Saved entries:
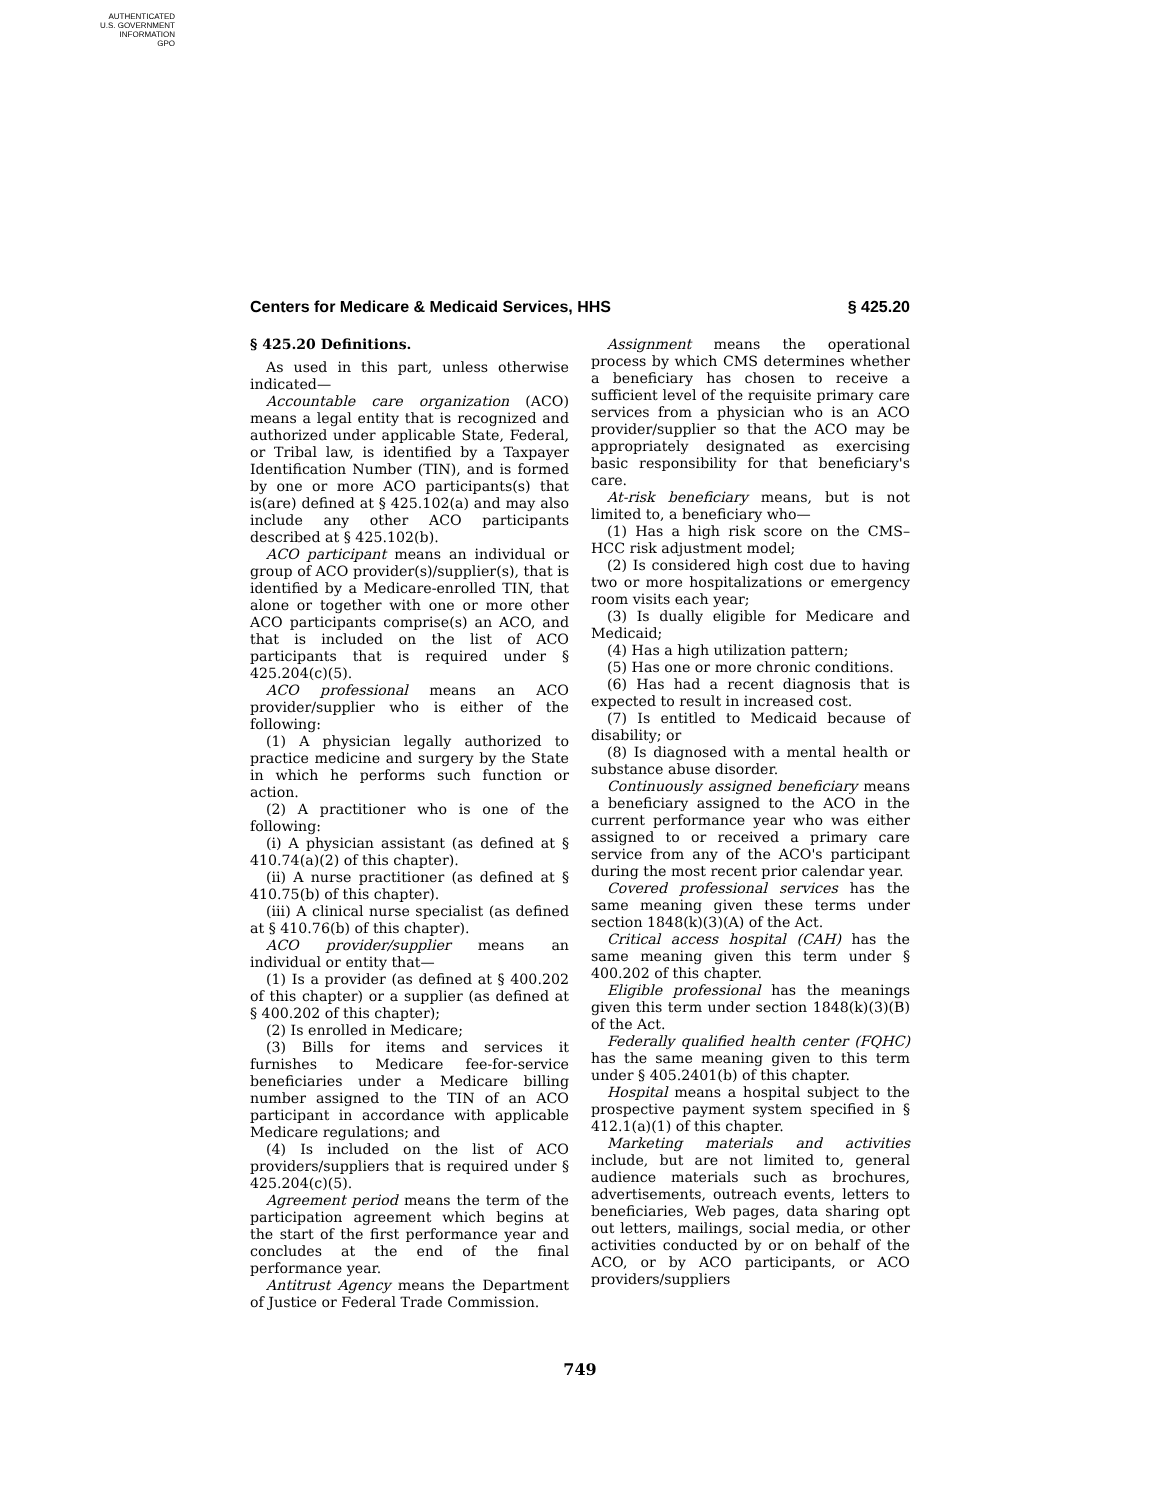AUTHENTICATED
U.S. GOVERNMENT
INFORMATION
GPO
Centers for Medicare & Medicaid Services, HHS § 425.20
§ 425.20 Definitions.
As used in this part, unless otherwise indicated—
Accountable care organization (ACO) means a legal entity that is recognized and authorized under applicable State, Federal, or Tribal law, is identified by a Taxpayer Identification Number (TIN), and is formed by one or more ACO participants(s) that is(are) defined at § 425.102(a) and may also include any other ACO participants described at § 425.102(b).
ACO participant means an individual or group of ACO provider(s)/supplier(s), that is identified by a Medicare-enrolled TIN, that alone or together with one or more other ACO participants comprise(s) an ACO, and that is included on the list of ACO participants that is required under § 425.204(c)(5).
ACO professional means an ACO provider/supplier who is either of the following:
(1) A physician legally authorized to practice medicine and surgery by the State in which he performs such function or action.
(2) A practitioner who is one of the following:
(i) A physician assistant (as defined at § 410.74(a)(2) of this chapter).
(ii) A nurse practitioner (as defined at § 410.75(b) of this chapter).
(iii) A clinical nurse specialist (as defined at § 410.76(b) of this chapter).
ACO provider/supplier means an individual or entity that—
(1) Is a provider (as defined at § 400.202 of this chapter) or a supplier (as defined at § 400.202 of this chapter);
(2) Is enrolled in Medicare;
(3) Bills for items and services it furnishes to Medicare fee-for-service beneficiaries under a Medicare billing number assigned to the TIN of an ACO participant in accordance with applicable Medicare regulations; and
(4) Is included on the list of ACO providers/suppliers that is required under § 425.204(c)(5).
Agreement period means the term of the participation agreement which begins at the start of the first performance year and concludes at the end of the final performance year.
Antitrust Agency means the Department of Justice or Federal Trade Commission.
Assignment means the operational process by which CMS determines whether a beneficiary has chosen to receive a sufficient level of the requisite primary care services from a physician who is an ACO provider/supplier so that the ACO may be appropriately designated as exercising basic responsibility for that beneficiary's care.
At-risk beneficiary means, but is not limited to, a beneficiary who—
(1) Has a high risk score on the CMS–HCC risk adjustment model;
(2) Is considered high cost due to having two or more hospitalizations or emergency room visits each year;
(3) Is dually eligible for Medicare and Medicaid;
(4) Has a high utilization pattern;
(5) Has one or more chronic conditions.
(6) Has had a recent diagnosis that is expected to result in increased cost.
(7) Is entitled to Medicaid because of disability; or
(8) Is diagnosed with a mental health or substance abuse disorder.
Continuously assigned beneficiary means a beneficiary assigned to the ACO in the current performance year who was either assigned to or received a primary care service from any of the ACO's participant during the most recent prior calendar year.
Covered professional services has the same meaning given these terms under section 1848(k)(3)(A) of the Act.
Critical access hospital (CAH) has the same meaning given this term under § 400.202 of this chapter.
Eligible professional has the meanings given this term under section 1848(k)(3)(B) of the Act.
Federally qualified health center (FQHC) has the same meaning given to this term under § 405.2401(b) of this chapter.
Hospital means a hospital subject to the prospective payment system specified in § 412.1(a)(1) of this chapter.
Marketing materials and activities include, but are not limited to, general audience materials such as brochures, advertisements, outreach events, letters to beneficiaries, Web pages, data sharing opt out letters, mailings, social media, or other activities conducted by or on behalf of the ACO, or by ACO participants, or ACO providers/suppliers
749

» **Exercise description**: Write out only those lines that fall between the one containing "Continuously assigned beneficiary" and the end of the entries, the first and last included, exactly as they read.

» **Result of this exercise**:
Continuously assigned beneficiary means a beneficiary assigned to the ACO in the current performance year who was either assigned to or received a primary care service from any of the ACO's participant during the most recent prior calendar year.
Covered professional services has the same meaning given these terms under section 1848(k)(3)(A) of the Act.
Critical access hospital (CAH) has the same meaning given this term under § 400.202 of this chapter.
Eligible professional has the meanings given this term under section 1848(k)(3)(B) of the Act.
Federally qualified health center (FQHC) has the same meaning given to this term under § 405.2401(b) of this chapter.
Hospital means a hospital subject to the prospective payment system specified in § 412.1(a)(1) of this chapter.
Marketing materials and activities include, but are not limited to, general audience materials such as brochures, advertisements, outreach events, letters to beneficiaries, Web pages, data sharing opt out letters, mailings, social media, or other activities conducted by or on behalf of the ACO, or by ACO participants, or ACO providers/suppliers
749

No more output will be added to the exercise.